Tasks to complete:
(1) Answer these questions using the passage about Couch and the Boomer Movement:
(a) When did Couch hear David L. Payne give a talk about land for homesteads?
(b) How many children did William and Cynthia have when William moved his family back to Douglass?
(c) Where did the army intern the would-be settlers after the February 1883 expedition?
(2) Reproduce the passage about Couch and the Boomer Movement word for word, covering the stretch from "Couch joined the" through "of Oklahoma City.)".

In the fall of 1879, Couch heard David L. Payne give a talk about the availability of land for homesteads in Indian Territory (which Payne called "Oklahoma Country"). Payne asserted that the land in the territory was public land and thus should be free to homesteaders. Meanwhile, the U.S. government was already busy forcing Indian tribes onto these lands and warning would-be settlers that the lands were not free. Nevertheless, Couch became an enthusiastic follower of Payne's movement, formally joining the Boomers in 1880. William moved his family back to Douglass, where his father could look after them. By then, William and Cynthia had five children. William then became more active in the Payne movement and checking out locations that might make suitable homesteads.

Couch joined the Boomer Movement in 1880. Inspired by Payne, he soon became one of the Boomer leaders. In February, 1883, he led a group of Boomers into Indian Territory to stake out land claims. The army intervened, arrested the would-be settlers and interned them at Fort Reno, until they returned to Kansas. Couch immediately began planning new forays into the Oklahoma Country. He led two new expeditions, one in August 1883 and the other in April 1884. (Note: William's father, Meshack, evidently joined the April 1884 expedition, for that is when he claimed a homestead within the present site of Oklahoma City.)

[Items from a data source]
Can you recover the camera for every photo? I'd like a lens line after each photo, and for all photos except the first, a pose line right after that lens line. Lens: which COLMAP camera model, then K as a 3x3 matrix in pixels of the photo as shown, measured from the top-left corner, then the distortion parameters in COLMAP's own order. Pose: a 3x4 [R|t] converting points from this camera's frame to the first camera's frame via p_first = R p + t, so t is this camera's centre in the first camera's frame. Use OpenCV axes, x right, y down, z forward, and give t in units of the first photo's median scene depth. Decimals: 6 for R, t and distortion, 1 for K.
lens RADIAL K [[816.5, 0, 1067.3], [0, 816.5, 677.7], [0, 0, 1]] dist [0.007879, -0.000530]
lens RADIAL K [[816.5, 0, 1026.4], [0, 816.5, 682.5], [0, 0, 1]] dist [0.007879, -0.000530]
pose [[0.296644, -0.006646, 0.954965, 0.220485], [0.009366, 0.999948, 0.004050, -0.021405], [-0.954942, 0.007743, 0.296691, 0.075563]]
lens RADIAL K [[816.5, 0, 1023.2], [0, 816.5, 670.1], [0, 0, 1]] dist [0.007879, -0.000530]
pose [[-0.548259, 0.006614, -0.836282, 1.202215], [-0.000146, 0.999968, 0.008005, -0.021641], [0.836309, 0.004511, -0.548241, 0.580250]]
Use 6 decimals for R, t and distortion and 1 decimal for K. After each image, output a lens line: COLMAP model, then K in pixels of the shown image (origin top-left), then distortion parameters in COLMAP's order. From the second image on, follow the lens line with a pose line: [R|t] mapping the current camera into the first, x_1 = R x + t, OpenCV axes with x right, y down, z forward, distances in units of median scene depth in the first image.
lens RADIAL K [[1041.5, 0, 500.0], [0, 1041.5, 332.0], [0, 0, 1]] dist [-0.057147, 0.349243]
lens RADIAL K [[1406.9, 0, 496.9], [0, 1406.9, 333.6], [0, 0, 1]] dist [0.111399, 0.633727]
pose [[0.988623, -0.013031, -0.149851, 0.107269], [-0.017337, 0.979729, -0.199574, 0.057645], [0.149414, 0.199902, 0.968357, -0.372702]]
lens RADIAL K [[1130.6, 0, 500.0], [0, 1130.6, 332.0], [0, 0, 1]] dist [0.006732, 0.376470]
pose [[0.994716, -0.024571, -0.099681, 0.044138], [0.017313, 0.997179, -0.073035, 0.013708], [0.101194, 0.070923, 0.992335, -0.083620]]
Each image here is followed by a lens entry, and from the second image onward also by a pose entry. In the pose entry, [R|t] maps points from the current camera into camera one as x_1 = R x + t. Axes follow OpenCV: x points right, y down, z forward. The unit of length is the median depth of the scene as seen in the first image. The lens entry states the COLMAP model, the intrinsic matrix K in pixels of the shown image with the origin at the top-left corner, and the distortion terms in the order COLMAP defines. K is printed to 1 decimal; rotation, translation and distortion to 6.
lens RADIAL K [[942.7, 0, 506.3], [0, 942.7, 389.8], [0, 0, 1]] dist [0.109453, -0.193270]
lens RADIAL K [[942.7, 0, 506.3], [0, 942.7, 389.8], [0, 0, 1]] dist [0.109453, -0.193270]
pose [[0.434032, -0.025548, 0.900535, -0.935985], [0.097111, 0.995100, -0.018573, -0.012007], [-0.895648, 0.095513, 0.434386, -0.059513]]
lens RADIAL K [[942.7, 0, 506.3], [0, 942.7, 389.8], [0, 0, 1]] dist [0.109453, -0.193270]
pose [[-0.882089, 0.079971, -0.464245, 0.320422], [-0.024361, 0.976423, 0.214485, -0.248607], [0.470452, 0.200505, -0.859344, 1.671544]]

Answers given:
(1)
(a) In the fall of 1879.
(b) Five.
(c) At Fort Reno.

(2)
Couch joined the Boomer Movement in 1880. Inspired by Payne, he soon became one of the Boomer leaders. In February, 1883, he led a group of Boomers into Indian Territory to stake out land claims. The army intervened, arrested the would-be settlers and interned them at Fort Reno, until they returned to Kansas. Couch immediately began planning new forays into the Oklahoma Country. He led two new expeditions, one in August 1883 and the other in April 1884. (Note: William's father, Meshack, evidently joined the April 1884 expedition, for that is when he claimed a homestead within the present site of Oklahoma City.)